• _Exercises to complete_
A. According to the passage about Lisa Dubois, why is it easy for people to live dominated by their troubles?
B. From the passage about Lisa Dubois, repeat word for word the part that opens with the words containing "During Lisa's cancer" and closes with "flat-out loved Jesus.".

Lisa Dubois |
But Lisa lived as if she did not have cancer. People who met or hung around Lisa would not necessarily know of her struggle. This cancer, for Lisa, was an unwanted enemy, and she refused to acknowledge that it had any power or influence over her. Her excellent physician at the University of Michigan Medical Center, Dr. Henry, told Lisa and her husband Marty that she lived way beyond what would normally be expected of someone with untreated stage 4 cancer.
During Lisa's cancer years, 27 of them, she was a world traveler, political activist, counselor, friend to many, wonderful wife to Marty, prankster, servant, and most of all, God-and-Jesus lover. Lisa worshiped God. Her worship of God was not contingent on her expectation that God would heal her. Lisa just flat-out loved Jesus.
All who knew and loved Lisa were deeply influenced by her. One thing I am taking away from Lisa's life is her radical, monocular focus on Jesus and the victory of God. Here's how God is putting this together for me.
We are all diseased people. Our infirmities may be physical, mental, spiritual, emotional, structural, political, economic, or situational. These troubles call for attention. Since we are never really without something going wrong in our lives, it is easy to live dominated by them.

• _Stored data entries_
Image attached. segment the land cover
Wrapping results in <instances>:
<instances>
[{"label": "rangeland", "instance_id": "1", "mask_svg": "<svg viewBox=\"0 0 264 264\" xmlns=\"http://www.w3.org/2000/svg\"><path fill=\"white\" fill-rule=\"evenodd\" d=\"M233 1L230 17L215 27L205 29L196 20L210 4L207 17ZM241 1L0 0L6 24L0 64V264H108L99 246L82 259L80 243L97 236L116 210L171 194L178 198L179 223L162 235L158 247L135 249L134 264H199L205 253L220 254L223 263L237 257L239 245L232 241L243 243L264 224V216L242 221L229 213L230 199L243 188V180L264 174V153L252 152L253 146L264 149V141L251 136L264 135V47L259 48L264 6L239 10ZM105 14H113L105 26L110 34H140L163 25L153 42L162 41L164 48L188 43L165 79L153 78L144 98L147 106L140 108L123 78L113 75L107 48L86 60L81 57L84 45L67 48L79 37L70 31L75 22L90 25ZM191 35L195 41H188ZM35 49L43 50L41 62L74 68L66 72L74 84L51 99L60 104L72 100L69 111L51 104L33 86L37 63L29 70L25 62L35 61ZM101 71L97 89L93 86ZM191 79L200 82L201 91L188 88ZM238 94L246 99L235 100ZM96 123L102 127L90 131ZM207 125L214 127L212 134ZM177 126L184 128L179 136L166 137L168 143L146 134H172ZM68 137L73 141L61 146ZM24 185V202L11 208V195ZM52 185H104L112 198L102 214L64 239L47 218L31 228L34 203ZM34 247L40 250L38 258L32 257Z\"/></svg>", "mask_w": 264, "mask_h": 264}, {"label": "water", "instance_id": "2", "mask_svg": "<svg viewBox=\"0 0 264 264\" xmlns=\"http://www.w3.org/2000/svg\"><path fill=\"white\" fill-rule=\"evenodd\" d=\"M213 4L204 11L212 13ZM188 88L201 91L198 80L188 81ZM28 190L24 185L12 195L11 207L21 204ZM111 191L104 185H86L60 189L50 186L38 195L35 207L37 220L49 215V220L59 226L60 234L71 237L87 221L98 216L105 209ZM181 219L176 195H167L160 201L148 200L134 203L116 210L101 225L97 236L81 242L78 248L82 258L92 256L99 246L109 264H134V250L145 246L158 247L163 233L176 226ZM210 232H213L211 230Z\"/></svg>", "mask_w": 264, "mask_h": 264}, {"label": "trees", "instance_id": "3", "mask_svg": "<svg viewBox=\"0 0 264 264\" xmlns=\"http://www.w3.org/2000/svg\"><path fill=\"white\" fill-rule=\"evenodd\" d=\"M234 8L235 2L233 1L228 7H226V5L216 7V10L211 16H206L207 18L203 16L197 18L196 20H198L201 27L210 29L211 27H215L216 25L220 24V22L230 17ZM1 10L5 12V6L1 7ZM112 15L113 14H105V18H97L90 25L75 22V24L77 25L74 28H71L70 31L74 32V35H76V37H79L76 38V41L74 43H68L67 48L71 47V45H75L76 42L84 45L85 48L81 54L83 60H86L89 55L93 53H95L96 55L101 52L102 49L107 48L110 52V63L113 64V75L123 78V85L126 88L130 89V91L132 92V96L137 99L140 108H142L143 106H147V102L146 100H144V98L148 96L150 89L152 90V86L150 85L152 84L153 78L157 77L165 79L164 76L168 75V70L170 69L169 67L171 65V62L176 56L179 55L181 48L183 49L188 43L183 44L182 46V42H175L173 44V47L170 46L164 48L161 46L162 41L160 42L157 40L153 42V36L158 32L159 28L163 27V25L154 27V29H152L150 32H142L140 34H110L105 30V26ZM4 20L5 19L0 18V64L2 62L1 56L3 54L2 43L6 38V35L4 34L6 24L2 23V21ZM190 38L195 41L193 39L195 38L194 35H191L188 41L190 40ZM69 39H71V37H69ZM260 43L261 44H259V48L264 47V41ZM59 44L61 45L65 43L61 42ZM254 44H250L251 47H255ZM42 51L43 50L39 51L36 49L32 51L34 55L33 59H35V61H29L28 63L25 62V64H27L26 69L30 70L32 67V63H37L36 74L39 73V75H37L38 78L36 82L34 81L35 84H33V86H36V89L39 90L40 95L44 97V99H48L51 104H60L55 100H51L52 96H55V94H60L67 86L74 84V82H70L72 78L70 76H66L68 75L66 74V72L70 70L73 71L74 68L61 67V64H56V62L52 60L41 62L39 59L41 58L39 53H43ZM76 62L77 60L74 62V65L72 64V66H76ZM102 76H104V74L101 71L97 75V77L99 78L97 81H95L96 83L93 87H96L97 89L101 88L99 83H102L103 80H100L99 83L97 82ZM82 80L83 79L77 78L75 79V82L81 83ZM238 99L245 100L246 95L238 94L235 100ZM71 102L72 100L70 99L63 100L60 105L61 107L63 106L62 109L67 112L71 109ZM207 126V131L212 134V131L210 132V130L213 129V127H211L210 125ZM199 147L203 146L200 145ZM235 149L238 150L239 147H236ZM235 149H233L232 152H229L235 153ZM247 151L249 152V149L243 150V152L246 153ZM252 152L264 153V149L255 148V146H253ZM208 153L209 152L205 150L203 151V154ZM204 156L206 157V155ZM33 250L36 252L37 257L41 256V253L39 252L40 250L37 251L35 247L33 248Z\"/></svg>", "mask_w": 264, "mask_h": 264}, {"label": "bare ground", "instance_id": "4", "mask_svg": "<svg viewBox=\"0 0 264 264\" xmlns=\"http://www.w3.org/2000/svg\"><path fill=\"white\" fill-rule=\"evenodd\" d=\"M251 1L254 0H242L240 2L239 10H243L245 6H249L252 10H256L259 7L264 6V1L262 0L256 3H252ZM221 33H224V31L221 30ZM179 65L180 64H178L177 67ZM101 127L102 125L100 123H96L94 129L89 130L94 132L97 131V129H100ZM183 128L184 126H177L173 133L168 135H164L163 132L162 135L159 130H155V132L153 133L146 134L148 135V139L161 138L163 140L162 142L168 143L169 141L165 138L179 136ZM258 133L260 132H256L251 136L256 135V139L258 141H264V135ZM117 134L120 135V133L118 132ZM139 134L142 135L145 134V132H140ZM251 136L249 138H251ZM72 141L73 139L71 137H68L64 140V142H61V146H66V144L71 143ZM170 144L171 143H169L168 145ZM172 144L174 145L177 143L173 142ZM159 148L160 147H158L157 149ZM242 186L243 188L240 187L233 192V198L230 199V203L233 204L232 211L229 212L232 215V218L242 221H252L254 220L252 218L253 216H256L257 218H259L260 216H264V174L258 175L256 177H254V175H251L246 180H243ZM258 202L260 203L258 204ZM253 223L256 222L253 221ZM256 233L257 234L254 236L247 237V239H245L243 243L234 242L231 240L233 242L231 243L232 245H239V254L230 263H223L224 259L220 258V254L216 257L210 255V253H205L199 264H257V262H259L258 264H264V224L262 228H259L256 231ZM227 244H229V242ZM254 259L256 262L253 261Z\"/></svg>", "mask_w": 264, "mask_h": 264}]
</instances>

• _Solutions per task_
A. It is easy to live dominated by troubles because we are never really without something going wrong in our lives.

B.
During Lisa's cancer years, 27 of them, she was a world traveler, political activist, counselor, friend to many, wonderful wife to Marty, prankster, servant, and most of all, God-and-Jesus lover. Lisa worshiped God. Her worship of God was not contingent on her expectation that God would heal her. Lisa just flat-out loved Jesus.